Rb: recht op opvang ook in derde procedure; rechter moet zich uitspreken over nova

De vreemdeling heeft, na niet-ontvankelijkverklaring van zijn opvolgende asielaanvraag o.g.v. art. 30a, eerste lid, aanhef en onder d, Vw, de opvanglocatie van het COA moeten verlaten. Dit omdat de staatssecretaris heeft besloten dat het een derde of latere asielaanvraag betreft terwijl een eerdere opvolgende aanvraag definitief niet-ontvankelijk is verklaard.

De vreemdeling stelt dat het recht op opvang niet is geëindigd met de niet-ontvankelijkverklaring van zijn asielaanvraag en verzoekt de rechter hem toe te staan zijn beroep in Nederland af te wachten en te oordelen dat hij gedurende die periode recht heeft op (hervatting van de) opvang en verstrekkingen door het COA.
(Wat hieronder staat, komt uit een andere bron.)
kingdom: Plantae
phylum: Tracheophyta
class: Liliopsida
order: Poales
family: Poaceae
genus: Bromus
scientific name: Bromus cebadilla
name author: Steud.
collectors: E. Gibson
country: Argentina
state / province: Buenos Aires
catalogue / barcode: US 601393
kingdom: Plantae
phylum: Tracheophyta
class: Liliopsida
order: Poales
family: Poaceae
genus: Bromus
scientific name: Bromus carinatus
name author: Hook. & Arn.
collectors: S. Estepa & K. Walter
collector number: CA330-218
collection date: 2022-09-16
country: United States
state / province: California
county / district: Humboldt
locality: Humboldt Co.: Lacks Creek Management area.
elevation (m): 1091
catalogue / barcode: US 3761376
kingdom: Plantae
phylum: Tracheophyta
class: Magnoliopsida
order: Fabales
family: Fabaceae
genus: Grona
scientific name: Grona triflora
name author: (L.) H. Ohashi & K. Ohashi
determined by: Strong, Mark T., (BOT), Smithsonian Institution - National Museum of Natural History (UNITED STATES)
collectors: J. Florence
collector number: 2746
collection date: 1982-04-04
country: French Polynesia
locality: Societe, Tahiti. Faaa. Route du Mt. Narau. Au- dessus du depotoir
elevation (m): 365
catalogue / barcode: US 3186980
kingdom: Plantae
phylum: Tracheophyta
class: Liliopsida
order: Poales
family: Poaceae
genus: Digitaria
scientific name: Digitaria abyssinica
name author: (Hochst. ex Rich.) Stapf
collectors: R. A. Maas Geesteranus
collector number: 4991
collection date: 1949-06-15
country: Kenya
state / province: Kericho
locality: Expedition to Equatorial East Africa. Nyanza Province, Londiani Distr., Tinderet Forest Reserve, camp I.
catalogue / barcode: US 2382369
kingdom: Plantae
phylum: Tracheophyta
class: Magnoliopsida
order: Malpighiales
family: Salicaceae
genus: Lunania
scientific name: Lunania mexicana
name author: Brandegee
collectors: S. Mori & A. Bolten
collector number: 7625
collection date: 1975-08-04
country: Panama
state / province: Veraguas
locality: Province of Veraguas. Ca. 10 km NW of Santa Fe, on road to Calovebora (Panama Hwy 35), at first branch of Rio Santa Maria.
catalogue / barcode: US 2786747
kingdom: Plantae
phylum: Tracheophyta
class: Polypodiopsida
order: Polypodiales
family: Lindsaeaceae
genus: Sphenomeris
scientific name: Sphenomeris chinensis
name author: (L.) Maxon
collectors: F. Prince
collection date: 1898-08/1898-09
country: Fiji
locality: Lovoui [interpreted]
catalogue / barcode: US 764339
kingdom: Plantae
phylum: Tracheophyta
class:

De rechtbank oordeelt als volgt. De stukken die de vreemdeling aan onderhavige opvolgende aanvraag ten grondslag heeft gelegd dateren allemaal van na de laatste asielprocedure. Het standpunt van de staatssecretaris dat er geen sprake is van nieuwe elementen of bevindingen, is nog niet getoetst door de rechter. Op voorhand kan niet worden uitgesloten dat er nieuwe elementen of bevindingen aan de orde zijn gekomen die relevant kunnen zijn voor de beoordeling van de aanvraag. Het belang van de vreemdeling is derhalve aan te merken als doorslaggevend belang. Het bestreden besluit wordt geschorst, de rechtsgevolgen zijn niet meer van kracht en de opvang en verstrekkingen o.g.v. de Rva 2005 moeten worden hervat. Vovo toegewezen.